# Algorithm Implement

In [1]:
import torch
import torch.nn as nn
import torch.nn.functional as F
import quantstats as qs
import pandas as pd
import numpy as np
import sys
time_period = 2
sys.path.append('./')
from utlis import get_data, Stock_Env
import warnings
warnings.filterwarnings('ignore')
from collections import deque
    
class Q_Network(nn.Module):

    def __init__(self, state_size, action_size, N, hidden=[64, 64]):
        super(Q_Network, self).__init__()
        self.fc1 = nn.Linear(state_size, hidden[0])
        self.fc2 = nn.Linear(hidden[0], hidden[1])
        self.fc3 = nn.Linear(hidden[1], action_size*N)

        self.action_size = action_size
        self.N = N

    def forward(self, state):
        x = state #(batch_size, state_size)
        x = F.relu(self.fc1(x))
        x = F.relu(self.fc2(x))
        x = self.fc3(x) #(batch_size, action_size*N)
        x = x.view(-1, self.action_size, self.N) #(batch_size, action_size, N)

        return x

# Data Loading

In [2]:
stock_df_train, stock_df_test, stock_df_train_, stock_df_test_, codes = get_data()

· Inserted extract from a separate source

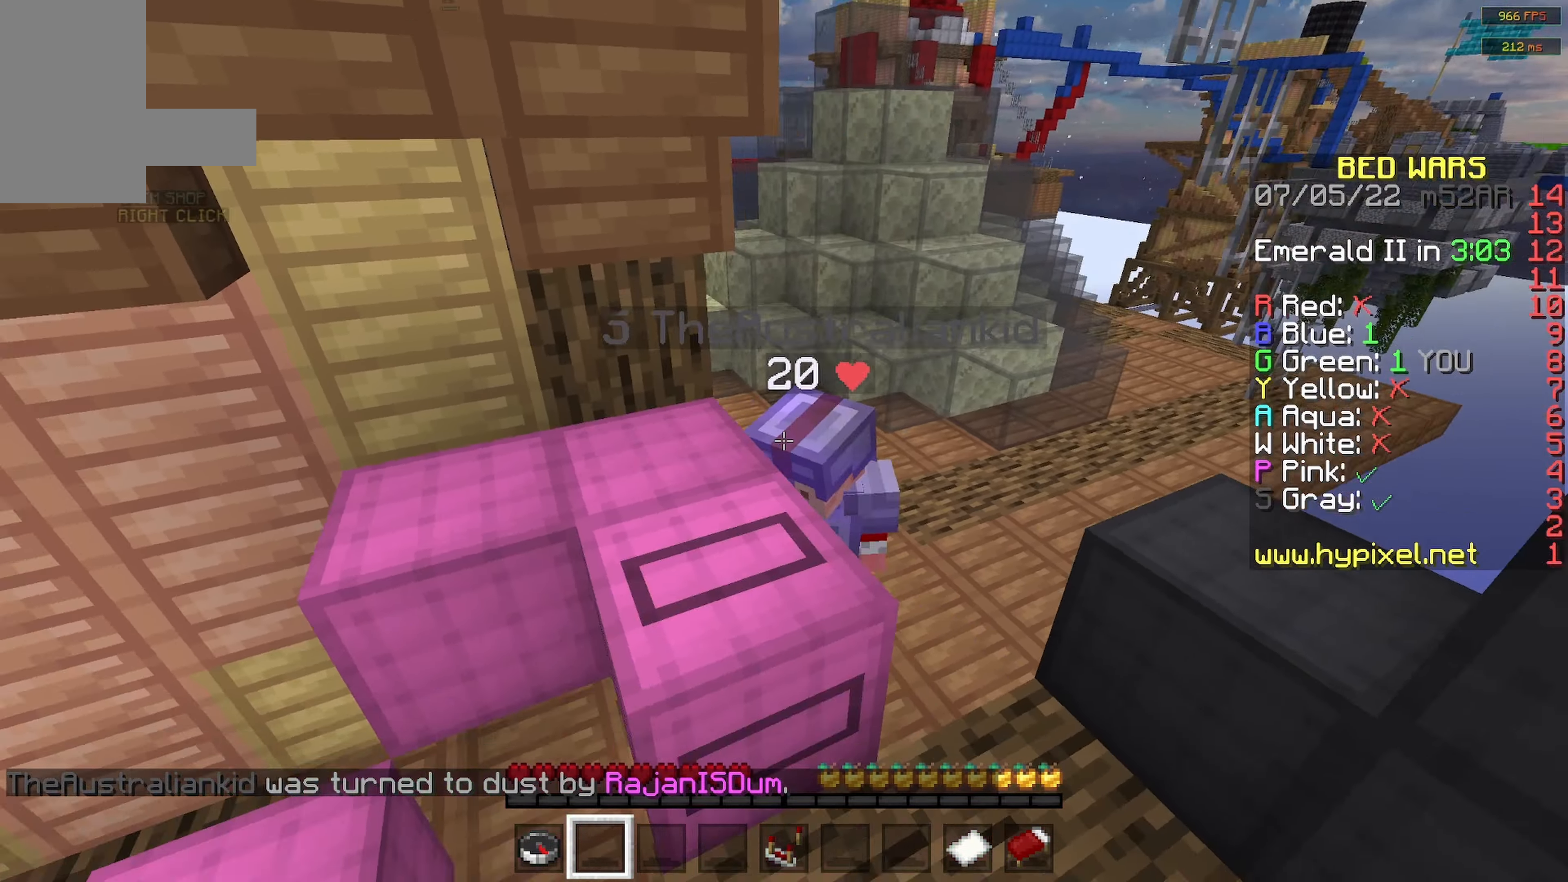
{"keys": ["w"], "mouse": [], "events": [[66, "d", "up"], [483, "w", "down"]]}
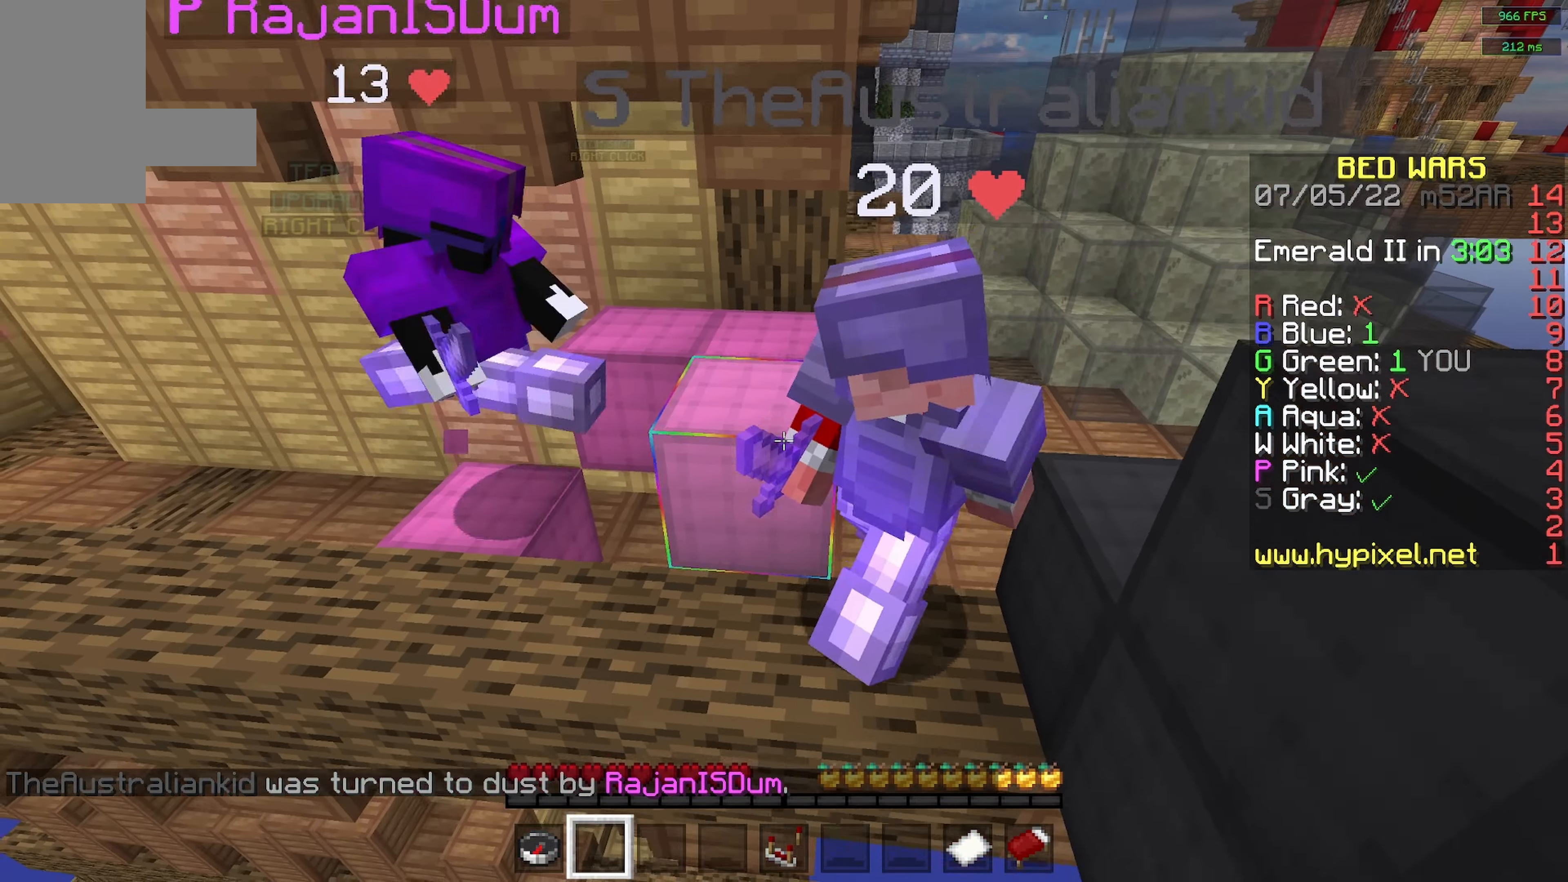
{"keys": [], "mouse": [], "events": [[200, "w", "up"]]}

100%|███████████████████████████████████████████████████████████████████████████████| 502/502 [00:01<00:00, 434.43it/s]
100%|███████████████████████████████████████████████████████████████████████████████| 251/251 [00:00<00:00, 488.46it/s]


In [3]:
codes_dict = dict(zip(codes, range(len(codes))))

# RL Model

In [4]:
import random
from collections import deque
import torch
import torch.optim as optim
import numpy as np

class Agent:

    def __init__(self, state_size, action_size, bs, lr, tau, gamma, N, kappa, device, visual=False):
        '''
        When dealing with visual inputs, state_size should work as num_of_frame
        '''
        self.state_size = state_size
        self.action_size = action_size
        self.bs = bs
        self.lr = lr
        self.tau = tau
        self.gamma = gamma
        self.device = device
        self.N = N
        self.tau = torch.linspace(0, 1, N+1)
        self.tau = (self.tau[:-1] + self.tau[1:]) / 2
        self.tau_hat = self.tau.to(device).unsqueeze(0) #(1, N)
        self.tau = tau
        self.kappa = kappa

        self.Q_local = Q_Network(self.state_size, self.action_size, N).to(self.device)
        self.Q_target = Q_Network(self.state_size, self.action_size, N).to(self.device)
        self.soft_update(1)
        self.optimizer = optim.Adam(self.Q_local.parameters(), self.lr)
        self.memory = deque(maxlen=100000)

    def act(self, state, eps=0):
        if random.random() > eps:
            state = torch.tensor(state, dtype=torch.float32).to(self.device)
            with torch.no_grad():
                action_values = self.Q_local(state)
                action_values = action_values.mean(dim=-1, keepdim=False).view(-1)
            return np.argmax(action_values.cpu().numpy())
        else:
            return random.choice(np.arange(self.action_size))

    def learn(self):
        experiences = random.sample(self.memory, self.bs)
        states = torch.from_numpy(np.vstack([e[0] for e in experiences])).float().to(self.device)
        actions = torch.from_numpy(np.vstack([e[1] for e in experiences])).long().to(self.device)
        rewards = torch.from_numpy(np.vstack([e[2] for e in experiences])).float().to(self.device)
        next_states = torch.from_numpy(np.vstack([e[3] for e in experiences])).float().to(self.device)
        dones = torch.from_numpy(np.vstack([e[4] for e in experiences]).astype(np.uint8)).float().to(self.device)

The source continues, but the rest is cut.